I am that girl that people want to be.
I wasn’t always, being kinda small town and insignificant to others because I didn’t care about what type of alcohol to get, or what hangout spot to be at.
But tables do turn.
It is true what they say: God doesn’t give you everything. But He does give you something- exactly what you need to make it.
I’ve never really been bad at schoolwork since childhood. I don’t take myself to be some kind of academic ninja…but I’ve always gone home with good grades. It’s not easy for me to remember what I study, but thank God for principles. Before I knew it, I was the best in my pharmacy class at the university. I narrowly missed government sponsorship, by just a whisker, but God helped me beat the government-sponsored kids. He lifted me from glory to glory.

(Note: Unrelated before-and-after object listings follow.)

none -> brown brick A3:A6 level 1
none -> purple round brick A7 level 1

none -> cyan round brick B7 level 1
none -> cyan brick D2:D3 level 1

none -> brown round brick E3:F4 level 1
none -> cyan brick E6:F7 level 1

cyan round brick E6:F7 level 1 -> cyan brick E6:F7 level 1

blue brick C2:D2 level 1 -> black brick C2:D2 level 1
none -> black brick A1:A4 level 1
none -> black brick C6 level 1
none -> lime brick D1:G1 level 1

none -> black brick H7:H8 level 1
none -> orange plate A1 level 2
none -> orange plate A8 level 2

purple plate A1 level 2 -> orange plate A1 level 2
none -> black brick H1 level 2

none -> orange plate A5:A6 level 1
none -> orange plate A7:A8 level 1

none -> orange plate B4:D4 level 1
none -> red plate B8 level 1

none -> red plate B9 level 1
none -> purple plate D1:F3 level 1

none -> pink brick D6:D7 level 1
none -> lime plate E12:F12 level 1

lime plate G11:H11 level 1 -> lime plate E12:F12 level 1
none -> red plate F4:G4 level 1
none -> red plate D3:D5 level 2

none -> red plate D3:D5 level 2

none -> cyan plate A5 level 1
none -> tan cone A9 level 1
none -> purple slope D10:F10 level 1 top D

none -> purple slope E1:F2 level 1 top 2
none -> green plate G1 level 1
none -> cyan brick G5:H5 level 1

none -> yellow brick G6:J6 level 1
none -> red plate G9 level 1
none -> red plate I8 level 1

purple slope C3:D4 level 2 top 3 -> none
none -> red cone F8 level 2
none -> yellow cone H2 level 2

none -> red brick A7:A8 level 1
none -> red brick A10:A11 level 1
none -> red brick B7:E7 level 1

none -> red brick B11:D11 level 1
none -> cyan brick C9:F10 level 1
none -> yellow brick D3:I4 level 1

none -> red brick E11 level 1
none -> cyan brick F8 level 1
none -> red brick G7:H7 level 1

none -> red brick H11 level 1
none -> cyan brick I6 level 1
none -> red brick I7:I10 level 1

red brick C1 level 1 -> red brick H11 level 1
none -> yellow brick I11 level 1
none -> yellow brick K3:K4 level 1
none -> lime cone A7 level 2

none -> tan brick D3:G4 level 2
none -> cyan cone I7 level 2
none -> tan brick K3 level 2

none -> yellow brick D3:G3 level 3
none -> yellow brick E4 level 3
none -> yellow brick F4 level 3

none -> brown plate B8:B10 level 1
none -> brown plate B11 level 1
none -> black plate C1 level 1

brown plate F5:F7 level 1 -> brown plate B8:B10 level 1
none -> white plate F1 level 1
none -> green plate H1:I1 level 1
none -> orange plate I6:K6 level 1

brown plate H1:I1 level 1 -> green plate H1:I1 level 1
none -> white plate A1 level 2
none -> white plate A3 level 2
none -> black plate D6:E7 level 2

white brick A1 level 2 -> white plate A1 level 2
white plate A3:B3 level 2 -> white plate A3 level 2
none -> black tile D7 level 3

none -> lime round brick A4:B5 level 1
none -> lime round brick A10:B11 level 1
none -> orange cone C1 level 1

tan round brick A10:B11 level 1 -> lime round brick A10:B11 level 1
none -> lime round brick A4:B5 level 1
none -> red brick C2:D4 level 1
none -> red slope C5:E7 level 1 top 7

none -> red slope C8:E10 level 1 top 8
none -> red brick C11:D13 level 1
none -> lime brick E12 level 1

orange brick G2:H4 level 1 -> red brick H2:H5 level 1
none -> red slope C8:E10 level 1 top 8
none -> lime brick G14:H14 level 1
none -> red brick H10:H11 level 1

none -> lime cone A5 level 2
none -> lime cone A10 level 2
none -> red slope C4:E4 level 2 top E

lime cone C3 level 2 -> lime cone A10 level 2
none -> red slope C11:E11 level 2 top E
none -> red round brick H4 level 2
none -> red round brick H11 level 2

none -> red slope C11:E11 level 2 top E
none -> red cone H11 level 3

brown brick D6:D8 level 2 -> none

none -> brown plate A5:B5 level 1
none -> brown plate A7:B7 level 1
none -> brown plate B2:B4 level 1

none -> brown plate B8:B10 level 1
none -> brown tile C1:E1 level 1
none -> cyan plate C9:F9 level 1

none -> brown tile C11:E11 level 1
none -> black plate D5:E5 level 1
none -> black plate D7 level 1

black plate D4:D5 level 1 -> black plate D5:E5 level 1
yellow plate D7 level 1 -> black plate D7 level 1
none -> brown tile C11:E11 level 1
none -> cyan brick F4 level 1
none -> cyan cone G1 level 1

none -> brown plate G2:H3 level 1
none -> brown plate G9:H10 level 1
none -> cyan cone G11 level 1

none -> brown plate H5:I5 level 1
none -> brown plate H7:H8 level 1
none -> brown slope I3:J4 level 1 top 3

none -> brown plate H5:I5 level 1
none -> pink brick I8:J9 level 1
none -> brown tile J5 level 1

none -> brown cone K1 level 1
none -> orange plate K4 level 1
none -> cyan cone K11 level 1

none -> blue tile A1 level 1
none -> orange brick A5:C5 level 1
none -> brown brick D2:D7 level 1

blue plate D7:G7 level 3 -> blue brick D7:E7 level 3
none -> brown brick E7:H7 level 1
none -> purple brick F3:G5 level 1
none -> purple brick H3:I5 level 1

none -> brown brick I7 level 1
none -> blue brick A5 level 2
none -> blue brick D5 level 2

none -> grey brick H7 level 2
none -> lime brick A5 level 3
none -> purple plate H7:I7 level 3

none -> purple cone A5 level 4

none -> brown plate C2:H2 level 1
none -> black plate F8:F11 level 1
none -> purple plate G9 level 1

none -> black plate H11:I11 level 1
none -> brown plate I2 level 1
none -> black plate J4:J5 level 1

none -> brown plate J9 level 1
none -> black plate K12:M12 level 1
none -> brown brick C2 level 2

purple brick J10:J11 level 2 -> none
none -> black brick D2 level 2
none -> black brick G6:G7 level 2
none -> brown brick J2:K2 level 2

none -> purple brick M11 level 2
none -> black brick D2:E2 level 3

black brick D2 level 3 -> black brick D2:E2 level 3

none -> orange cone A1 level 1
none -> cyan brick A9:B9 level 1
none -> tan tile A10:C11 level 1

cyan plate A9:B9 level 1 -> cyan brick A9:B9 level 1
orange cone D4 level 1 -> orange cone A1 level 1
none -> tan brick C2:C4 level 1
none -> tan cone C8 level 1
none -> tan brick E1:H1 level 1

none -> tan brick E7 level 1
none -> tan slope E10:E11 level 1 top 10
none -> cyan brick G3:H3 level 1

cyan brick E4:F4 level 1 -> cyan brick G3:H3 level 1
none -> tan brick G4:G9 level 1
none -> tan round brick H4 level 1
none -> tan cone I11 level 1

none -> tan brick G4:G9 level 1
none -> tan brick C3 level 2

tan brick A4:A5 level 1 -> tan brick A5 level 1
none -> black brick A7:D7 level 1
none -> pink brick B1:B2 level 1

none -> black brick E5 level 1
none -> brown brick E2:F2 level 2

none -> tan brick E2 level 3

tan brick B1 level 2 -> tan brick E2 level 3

Then, I often state: I am not the most outgoing person. Matter of fact, I’m probably the most antisocial person I know. But how I was voted most outstanding student at school was lost on me. I don’t know what they saw in me, but they did. Then it all happened: the leadership post, the responsibilities, the assignments, and the rewards.
To have someone say they want to be like me…that is surreal. Like, you don’t know my struggle. You don’t know what goes through my mind. You don’t know how many times I’ve hard I’ve had to try to make things perfect. You don’t know that most times I’ve put on a mask for you, because I also get fed up of baring myself. You don’t know that I try so hard to polish this image for the outside person. You don’t know that I’d rather sit around reading good books. You probably don’t know that laughter is something I treasure, even if I sometimes don’t find the world as fynny as it should be, enough to make me chortle.
And yet, you want to be like me. I don’t get how I got to this point, but I’m here. I’m that girl- the one with the traits and principles that really matter- the things I’ve tried so hard to muster and have finally got the hang of. You see me as gold…oh well, beauty lies in the eyes of the beholder. You think I’m invincible; that I can do anything if I just put my mind to it. You think I can solve world problems, cure cancer, the works.
I know my limitations, but you don’t. I don’t know how far I can go, but perhaps you do. So, hey, as you wish to be me, you better be ready to carry my weight of cross.